How to make your Will ‘legally binding’



The truth is, we should all have a Will. After all, we all have a right to say what happens to us, our loved ones and our estate when we pass away. However, to make sure that your Will stands strong when it matters you need to make sure that it is legally binding.


Unfortunately telling your loved ones what you want to happen isn’t enough. For it to be legally binding, so that your loved ones can follow your wishes, they must be documented in the correct format as laid down in legislation.


The Myth

Many people believe that writing a legally binding Will has to cost hundreds of pounds and is a lengthy process. The reality is quite different!


So, what is the truth?

Whether you choose to complete your Will online, over the phone, or if you meet someone in person, all options will lead to a Will that needs to be printed and signed. To comply with legislation, this signing needs to be done in front of two witnesses. What is vital here is that the witnesses you choose are not beneficiaries of your Will or married to beneficiaries. If this is the case, then they will not be able to receive any gifts that you have planned to leave them in your Will.



Is that all it takes?

In a nutshell yes, but in reality no. Of course, produce a binding document is the most important thing but consideration must also be given to whether your executors can follow your wishes. This is where the wording used can become extremely important.

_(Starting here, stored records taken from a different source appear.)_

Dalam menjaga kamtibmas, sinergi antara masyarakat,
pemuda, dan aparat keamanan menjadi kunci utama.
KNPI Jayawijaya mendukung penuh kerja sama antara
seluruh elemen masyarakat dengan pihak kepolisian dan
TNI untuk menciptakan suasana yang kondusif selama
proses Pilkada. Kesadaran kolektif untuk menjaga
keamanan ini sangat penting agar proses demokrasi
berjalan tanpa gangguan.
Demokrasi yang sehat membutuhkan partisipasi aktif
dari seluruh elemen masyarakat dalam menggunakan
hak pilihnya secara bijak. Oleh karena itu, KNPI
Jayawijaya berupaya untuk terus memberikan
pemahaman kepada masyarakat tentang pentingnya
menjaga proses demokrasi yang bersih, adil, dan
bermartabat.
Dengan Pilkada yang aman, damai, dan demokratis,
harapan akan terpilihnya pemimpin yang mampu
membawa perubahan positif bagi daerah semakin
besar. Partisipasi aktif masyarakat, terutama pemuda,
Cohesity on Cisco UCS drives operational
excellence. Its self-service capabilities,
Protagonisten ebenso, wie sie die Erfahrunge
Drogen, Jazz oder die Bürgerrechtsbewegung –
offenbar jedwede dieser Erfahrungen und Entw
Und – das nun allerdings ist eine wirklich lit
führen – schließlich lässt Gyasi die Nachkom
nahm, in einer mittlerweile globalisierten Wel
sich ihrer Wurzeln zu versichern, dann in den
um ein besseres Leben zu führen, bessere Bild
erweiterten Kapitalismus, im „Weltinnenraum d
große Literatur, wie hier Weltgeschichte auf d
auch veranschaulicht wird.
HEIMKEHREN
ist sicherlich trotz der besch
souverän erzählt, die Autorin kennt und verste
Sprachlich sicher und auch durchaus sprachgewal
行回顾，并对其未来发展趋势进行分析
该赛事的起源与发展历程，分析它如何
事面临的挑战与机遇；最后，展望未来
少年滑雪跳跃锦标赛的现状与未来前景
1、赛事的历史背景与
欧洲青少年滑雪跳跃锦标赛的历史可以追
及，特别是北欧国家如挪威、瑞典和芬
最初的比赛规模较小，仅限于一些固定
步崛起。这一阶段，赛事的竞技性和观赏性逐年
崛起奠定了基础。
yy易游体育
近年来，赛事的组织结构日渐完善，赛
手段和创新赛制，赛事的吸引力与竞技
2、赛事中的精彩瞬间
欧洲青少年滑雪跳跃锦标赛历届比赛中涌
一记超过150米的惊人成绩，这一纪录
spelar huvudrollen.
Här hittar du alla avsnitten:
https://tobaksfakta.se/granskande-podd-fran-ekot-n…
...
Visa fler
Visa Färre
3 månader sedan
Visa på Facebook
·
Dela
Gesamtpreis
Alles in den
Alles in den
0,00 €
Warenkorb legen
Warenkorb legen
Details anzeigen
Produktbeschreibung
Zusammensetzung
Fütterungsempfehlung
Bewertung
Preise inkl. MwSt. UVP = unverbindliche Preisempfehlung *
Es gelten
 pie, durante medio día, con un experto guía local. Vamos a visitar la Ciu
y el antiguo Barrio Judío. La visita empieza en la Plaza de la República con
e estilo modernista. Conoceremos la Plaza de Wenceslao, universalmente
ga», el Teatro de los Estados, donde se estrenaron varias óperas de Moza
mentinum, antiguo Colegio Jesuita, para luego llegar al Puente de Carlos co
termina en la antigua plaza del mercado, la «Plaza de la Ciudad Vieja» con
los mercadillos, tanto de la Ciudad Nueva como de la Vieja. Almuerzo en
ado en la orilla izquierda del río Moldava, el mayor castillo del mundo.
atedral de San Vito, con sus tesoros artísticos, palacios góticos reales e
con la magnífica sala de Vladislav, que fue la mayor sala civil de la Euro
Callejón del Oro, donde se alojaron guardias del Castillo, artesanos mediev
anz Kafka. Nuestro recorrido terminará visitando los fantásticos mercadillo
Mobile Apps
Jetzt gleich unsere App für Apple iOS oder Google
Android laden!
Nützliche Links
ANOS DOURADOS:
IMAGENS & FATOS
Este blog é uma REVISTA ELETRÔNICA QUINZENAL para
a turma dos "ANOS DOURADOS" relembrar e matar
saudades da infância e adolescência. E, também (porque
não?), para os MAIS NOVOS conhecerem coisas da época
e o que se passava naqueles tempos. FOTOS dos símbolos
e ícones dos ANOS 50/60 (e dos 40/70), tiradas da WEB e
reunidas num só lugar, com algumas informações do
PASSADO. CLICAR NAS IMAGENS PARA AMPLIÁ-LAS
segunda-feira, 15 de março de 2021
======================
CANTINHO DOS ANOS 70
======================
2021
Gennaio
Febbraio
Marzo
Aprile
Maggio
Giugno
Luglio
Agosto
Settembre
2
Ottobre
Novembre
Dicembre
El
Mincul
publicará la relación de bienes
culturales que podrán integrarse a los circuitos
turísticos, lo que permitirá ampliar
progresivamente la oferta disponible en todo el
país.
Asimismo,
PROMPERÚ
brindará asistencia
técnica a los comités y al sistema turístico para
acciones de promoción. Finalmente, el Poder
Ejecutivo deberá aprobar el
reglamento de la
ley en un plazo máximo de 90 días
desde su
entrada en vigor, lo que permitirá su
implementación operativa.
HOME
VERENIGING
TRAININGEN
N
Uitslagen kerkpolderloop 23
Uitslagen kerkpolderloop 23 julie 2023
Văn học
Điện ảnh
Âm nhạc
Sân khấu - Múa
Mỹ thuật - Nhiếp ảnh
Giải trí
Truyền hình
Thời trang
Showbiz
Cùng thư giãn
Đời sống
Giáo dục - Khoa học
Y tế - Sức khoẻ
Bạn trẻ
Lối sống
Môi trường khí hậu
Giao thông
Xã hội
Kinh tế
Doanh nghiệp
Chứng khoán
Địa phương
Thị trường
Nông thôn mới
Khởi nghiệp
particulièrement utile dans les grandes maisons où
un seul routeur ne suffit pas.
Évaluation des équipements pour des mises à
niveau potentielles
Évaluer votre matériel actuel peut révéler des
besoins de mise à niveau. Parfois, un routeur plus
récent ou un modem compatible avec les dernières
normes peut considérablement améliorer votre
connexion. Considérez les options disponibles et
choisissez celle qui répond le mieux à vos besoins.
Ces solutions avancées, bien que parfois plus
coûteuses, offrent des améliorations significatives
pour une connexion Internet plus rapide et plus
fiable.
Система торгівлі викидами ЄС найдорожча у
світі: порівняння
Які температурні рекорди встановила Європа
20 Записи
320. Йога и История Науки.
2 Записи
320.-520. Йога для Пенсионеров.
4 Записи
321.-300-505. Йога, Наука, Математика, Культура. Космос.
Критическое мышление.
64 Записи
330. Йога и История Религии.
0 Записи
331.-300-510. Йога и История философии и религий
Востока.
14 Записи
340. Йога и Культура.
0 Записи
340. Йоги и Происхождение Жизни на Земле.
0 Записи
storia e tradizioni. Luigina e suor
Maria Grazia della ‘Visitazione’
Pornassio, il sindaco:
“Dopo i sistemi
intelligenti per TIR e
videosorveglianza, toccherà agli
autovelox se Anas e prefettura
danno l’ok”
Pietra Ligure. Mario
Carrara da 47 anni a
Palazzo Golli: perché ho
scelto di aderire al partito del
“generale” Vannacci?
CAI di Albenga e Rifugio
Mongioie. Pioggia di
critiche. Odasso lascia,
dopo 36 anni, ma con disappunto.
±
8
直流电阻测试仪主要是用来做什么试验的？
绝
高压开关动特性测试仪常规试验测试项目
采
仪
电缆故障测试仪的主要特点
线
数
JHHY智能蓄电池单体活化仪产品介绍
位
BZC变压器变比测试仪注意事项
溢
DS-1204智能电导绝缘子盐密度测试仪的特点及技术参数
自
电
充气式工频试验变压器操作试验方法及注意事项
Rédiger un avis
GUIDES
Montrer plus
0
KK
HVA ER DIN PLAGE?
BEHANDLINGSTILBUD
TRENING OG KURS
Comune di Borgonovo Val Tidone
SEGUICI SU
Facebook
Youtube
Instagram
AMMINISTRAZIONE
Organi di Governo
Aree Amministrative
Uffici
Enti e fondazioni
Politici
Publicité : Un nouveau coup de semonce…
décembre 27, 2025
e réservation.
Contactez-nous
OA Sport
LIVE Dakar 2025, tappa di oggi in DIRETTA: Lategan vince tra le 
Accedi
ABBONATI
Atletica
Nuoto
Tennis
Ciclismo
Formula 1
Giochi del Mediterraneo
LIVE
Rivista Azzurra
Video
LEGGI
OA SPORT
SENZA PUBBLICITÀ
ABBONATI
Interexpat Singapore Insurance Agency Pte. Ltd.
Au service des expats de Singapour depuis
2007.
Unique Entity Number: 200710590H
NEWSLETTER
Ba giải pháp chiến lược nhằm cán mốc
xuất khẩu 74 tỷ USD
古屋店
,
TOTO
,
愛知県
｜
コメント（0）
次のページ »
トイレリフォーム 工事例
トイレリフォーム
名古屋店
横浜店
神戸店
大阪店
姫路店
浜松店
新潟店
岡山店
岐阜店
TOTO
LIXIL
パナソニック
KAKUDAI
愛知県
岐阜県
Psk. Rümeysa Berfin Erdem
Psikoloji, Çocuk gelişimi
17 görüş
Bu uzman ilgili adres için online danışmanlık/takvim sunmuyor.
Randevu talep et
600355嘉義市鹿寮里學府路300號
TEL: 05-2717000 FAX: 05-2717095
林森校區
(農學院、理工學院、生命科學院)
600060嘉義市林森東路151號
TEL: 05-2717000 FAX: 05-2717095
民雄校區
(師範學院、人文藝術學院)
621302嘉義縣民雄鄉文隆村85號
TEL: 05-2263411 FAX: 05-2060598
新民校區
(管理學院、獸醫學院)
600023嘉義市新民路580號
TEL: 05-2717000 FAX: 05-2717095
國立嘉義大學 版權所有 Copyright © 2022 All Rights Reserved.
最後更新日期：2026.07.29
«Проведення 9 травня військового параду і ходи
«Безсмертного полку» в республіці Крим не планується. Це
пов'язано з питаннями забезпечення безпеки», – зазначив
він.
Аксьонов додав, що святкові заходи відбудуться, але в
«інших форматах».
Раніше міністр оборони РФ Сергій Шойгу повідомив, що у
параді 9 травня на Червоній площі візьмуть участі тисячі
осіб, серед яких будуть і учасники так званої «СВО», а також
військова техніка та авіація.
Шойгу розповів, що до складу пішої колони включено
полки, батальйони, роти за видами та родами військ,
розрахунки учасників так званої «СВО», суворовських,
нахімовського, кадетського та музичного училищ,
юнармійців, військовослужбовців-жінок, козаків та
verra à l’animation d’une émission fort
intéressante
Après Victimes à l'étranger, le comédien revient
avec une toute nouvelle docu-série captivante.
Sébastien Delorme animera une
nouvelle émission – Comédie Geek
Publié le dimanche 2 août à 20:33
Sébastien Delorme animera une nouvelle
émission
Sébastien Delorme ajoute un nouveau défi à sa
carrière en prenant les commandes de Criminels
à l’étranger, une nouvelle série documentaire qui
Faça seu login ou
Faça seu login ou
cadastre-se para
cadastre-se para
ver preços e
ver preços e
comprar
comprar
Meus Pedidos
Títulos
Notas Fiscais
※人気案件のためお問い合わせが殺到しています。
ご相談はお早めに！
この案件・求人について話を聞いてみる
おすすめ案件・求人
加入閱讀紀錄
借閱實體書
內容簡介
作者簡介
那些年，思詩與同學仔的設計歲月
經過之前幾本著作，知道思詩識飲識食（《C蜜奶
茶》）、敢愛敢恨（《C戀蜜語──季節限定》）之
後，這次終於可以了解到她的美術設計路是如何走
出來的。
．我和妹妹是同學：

One example of this is could be the car that you wish to leave your Son. So, in your Will, you might decide to write it in a way that says "I give my Mercedes Benz A Class to my Son". This is perfectly fine if it is the car you own when you pass away, however, if the vehicle has changed then the gift will fail, even if you intended your son to receive any car that replaces the one described. So, to avoid any ambiguity, you should ensure that your Will is more precise and so, you would say something like "I give any car owned by me at the date of my death to my son" - this will ensure that the car you own when you pass away is passed on to your Son, even if you change it after writing your Will.



Preventing your Will from being contested or failing

The easiest way to ensure that your Will achieves everything you want is to have it checked by an expert. Using the services of an expert will ensure that it is read and checked thoroughly, word for word. This will reduce the risk of any ambiguities and it will ensure that nothing is left open to interpretation. If anything is open to interpretation then it can be contested, therefore, if anything needs changing, improved or clarified then you will be informed.


Writing a Will is one of the best things you can do to help your loved ones carry out your wishes but make sure you give it some thought and take advice to ensure that the document produced can be followed.